When you file your freelance tax return, you'll need to complete an additional form to your 1040, called Schedule C. Schedule C is titled “Profit or Loss From Business (Sole Proprietorship)” and used to report how much money you made or lost in your business.
Here, you should put down all your past year's income (even if it wasn't reported in a 1099) as well as expenses. And speaking of expenses...
2. Claim all allowable business expense deductions.
If you work at home, you have the potential to save a good chunk of money by writing off expenses, like:
-calculating the size of the space you use exclusively for business (as in, a designated office and not your couch) and claiming $5 for each square foot, to a maximum of $300
-if you live in a larger home, tracking your utilities, mortgage payments, rent, home repairs, and home depreciation (this is where a spreadsheet can really help!)
-writing down travel and meal expenses (such as taking a bus to a work site or paying for lunch with a client)
Note: These expenses can get you partial deductions on the total amount you owe–you're not getting all the money back.
3. Keep all receipts and records in case you are audited.
Because the IRS has to make sure people aren't actually writing off their couches and non-work-related Netflix subscriptions as business expenses, they can audit you. That's why it's important to have "legible, readable" documents.
You can use apps like Expensify to digitally store all your paper receipts and file them straight to your accounting software. For documents such as tax returns and credit card statements, you can save the PDFs to the cloud using a secure document management platform such as SmartVault, Dropbox
4. If possible, top up your retirement accounts to reduce taxable income and save for the future.

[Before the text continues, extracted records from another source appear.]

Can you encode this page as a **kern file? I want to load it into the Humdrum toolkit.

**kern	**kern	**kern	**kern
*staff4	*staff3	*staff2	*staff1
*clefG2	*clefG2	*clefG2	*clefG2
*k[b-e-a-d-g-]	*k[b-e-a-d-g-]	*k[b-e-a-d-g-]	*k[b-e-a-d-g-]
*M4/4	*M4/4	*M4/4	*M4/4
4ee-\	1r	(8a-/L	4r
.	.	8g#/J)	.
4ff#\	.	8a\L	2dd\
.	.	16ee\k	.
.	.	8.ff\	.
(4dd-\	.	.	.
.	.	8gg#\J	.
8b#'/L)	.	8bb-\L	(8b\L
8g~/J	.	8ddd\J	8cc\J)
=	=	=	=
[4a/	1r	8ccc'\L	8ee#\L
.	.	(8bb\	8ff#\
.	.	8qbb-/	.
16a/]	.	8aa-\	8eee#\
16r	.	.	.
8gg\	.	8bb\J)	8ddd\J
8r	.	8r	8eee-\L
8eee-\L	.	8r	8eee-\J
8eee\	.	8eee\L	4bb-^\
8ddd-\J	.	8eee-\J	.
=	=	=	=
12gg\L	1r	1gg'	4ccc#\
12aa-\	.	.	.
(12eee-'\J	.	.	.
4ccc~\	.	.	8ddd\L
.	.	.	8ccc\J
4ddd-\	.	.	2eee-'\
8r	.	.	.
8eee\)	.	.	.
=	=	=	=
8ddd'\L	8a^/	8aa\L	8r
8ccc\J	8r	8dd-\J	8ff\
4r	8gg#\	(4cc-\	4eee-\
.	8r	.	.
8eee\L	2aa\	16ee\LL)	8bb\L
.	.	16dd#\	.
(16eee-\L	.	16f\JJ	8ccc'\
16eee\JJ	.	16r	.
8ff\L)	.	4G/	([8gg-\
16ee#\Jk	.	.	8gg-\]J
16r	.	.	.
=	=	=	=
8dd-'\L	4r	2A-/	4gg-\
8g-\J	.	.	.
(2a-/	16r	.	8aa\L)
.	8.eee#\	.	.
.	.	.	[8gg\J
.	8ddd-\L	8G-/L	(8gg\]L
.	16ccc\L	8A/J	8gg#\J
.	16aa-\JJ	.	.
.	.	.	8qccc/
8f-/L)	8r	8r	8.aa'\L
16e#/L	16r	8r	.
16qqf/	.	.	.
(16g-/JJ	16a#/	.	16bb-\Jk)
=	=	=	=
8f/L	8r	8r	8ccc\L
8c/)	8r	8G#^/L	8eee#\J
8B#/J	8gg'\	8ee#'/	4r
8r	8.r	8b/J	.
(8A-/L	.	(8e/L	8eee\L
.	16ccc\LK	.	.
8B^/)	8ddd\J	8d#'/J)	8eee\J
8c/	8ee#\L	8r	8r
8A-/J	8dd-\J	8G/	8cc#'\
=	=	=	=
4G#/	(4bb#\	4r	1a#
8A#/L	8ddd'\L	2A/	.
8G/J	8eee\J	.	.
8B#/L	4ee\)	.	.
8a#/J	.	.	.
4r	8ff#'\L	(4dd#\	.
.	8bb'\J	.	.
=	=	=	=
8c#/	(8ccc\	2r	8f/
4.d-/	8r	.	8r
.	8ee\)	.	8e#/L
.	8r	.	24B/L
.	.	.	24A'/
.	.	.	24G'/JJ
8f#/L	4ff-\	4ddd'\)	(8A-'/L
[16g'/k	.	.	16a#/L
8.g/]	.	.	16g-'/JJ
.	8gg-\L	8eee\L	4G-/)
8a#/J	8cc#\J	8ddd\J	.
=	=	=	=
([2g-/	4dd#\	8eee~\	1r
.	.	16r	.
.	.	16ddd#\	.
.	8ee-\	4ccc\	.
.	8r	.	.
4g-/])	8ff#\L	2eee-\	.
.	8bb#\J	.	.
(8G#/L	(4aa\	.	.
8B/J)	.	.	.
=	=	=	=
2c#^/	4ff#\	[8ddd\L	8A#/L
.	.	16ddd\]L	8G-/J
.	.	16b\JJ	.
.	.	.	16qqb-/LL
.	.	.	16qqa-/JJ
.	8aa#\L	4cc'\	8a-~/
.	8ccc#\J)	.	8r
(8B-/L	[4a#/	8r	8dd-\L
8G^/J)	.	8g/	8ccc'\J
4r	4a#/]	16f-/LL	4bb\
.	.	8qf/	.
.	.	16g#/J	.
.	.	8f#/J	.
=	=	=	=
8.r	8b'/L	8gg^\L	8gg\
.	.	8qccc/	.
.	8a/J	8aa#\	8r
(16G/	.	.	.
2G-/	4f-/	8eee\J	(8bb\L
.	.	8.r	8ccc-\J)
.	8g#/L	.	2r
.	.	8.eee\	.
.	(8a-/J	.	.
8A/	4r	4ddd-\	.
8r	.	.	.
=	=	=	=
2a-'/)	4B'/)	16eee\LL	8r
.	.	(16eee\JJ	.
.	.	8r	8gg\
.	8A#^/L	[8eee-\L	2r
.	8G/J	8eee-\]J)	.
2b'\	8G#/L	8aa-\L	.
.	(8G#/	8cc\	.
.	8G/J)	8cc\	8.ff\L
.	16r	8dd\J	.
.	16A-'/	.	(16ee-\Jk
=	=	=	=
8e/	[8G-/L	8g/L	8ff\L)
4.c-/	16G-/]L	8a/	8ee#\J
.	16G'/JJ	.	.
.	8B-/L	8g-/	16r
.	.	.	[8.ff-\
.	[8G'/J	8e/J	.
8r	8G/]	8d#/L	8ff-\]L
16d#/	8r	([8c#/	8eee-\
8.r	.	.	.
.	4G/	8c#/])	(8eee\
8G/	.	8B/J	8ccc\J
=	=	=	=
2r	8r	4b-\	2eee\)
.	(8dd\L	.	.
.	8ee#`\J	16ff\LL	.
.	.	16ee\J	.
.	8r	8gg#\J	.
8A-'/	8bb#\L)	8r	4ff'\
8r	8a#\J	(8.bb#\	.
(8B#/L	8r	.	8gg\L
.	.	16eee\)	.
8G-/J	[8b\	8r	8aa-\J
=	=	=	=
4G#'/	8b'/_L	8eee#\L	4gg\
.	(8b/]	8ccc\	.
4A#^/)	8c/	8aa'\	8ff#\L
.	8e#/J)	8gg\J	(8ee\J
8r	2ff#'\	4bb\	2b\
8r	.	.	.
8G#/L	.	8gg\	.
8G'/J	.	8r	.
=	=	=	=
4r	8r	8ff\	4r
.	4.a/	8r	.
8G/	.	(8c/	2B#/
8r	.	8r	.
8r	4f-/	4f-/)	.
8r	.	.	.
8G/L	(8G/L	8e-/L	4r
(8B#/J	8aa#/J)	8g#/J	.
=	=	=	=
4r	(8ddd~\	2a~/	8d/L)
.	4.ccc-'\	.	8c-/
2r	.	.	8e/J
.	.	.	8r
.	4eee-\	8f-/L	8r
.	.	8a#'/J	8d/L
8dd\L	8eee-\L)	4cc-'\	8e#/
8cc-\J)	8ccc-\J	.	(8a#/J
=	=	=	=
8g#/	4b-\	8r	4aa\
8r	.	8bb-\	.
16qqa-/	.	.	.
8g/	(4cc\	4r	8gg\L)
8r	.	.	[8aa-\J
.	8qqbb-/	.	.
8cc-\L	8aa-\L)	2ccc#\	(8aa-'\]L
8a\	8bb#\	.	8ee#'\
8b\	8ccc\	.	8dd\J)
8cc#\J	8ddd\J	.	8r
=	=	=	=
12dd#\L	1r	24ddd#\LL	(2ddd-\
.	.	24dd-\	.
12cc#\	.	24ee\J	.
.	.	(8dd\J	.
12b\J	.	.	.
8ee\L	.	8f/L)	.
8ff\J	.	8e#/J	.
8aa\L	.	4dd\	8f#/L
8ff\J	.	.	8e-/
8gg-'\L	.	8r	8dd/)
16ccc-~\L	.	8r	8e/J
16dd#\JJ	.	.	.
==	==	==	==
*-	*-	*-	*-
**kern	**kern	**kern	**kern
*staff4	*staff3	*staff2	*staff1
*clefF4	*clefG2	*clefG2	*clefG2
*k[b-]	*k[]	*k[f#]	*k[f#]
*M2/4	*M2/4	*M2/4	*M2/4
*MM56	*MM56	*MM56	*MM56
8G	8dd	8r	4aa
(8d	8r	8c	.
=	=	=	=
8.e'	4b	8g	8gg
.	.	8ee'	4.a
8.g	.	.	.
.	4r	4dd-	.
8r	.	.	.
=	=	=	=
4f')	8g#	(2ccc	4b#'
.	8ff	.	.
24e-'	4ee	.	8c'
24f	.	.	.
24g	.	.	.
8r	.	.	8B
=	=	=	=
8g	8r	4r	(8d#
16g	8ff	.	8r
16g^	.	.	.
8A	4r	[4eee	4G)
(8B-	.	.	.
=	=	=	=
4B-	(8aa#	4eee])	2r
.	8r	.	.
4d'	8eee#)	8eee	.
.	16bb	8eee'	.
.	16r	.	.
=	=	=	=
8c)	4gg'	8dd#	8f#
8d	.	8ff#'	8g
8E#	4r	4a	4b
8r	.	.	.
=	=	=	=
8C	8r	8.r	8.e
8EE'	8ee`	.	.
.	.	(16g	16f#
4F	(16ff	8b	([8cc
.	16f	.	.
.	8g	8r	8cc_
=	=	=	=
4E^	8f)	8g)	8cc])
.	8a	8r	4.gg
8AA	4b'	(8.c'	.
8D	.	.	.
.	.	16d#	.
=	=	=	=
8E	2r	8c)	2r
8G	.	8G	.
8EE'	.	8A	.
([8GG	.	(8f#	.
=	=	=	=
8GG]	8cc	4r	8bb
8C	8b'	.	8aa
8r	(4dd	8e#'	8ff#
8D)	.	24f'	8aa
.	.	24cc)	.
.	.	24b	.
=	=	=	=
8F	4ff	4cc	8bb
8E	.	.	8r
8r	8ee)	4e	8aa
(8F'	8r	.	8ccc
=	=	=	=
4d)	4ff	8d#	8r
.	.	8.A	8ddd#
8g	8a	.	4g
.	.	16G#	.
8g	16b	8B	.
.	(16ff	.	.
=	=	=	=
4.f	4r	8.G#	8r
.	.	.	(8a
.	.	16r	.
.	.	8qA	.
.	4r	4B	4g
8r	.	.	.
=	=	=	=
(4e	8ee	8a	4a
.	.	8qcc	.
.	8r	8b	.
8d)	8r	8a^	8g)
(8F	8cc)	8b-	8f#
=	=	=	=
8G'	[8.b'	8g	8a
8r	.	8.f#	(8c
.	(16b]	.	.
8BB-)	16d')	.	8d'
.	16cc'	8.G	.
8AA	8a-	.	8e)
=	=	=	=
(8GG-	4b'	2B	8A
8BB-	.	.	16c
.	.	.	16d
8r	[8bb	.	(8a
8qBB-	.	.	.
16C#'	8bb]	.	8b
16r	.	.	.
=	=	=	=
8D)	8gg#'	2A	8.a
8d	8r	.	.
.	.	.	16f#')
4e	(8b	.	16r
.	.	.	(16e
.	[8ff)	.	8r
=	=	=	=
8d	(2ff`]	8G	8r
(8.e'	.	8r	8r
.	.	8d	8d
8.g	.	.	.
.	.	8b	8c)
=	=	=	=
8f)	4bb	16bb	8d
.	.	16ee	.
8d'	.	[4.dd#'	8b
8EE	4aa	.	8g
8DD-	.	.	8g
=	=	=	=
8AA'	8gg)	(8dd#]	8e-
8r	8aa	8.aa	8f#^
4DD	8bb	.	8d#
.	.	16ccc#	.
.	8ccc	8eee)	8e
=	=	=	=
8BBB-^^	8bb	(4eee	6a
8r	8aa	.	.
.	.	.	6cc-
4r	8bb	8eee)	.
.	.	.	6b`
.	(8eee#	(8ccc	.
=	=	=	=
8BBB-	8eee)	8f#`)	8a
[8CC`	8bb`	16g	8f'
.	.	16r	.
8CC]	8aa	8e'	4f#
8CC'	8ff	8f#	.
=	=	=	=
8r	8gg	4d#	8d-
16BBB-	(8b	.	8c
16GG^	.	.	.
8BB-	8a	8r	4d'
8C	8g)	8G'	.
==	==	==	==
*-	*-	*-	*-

Good news: The IRS increased contribution limits for 2020, which means you can save even more on your return.
A traditional IRA (Individual Retirement Account) is a low-cost way to start your
freelance retirement savings and allows you to save more than $6,000 a year tax-
deferred if you are under 50 (or $7,000 if you are over 50.) Setting up an IRA is as easy as going online to an investment brokerage and setting up an account, or visiting your local bank and talking to an investment advisor. These accounts can generally be started with small amounts of money (sometimes as little as $100) and very low fees.
Be sure to check the specific details of the terms of the IRA you are considering so you know of any related expenses up front.
And if you still feel overwhelmed, hire a CPA (certified personal accountant) who specializes in freelancer taxes!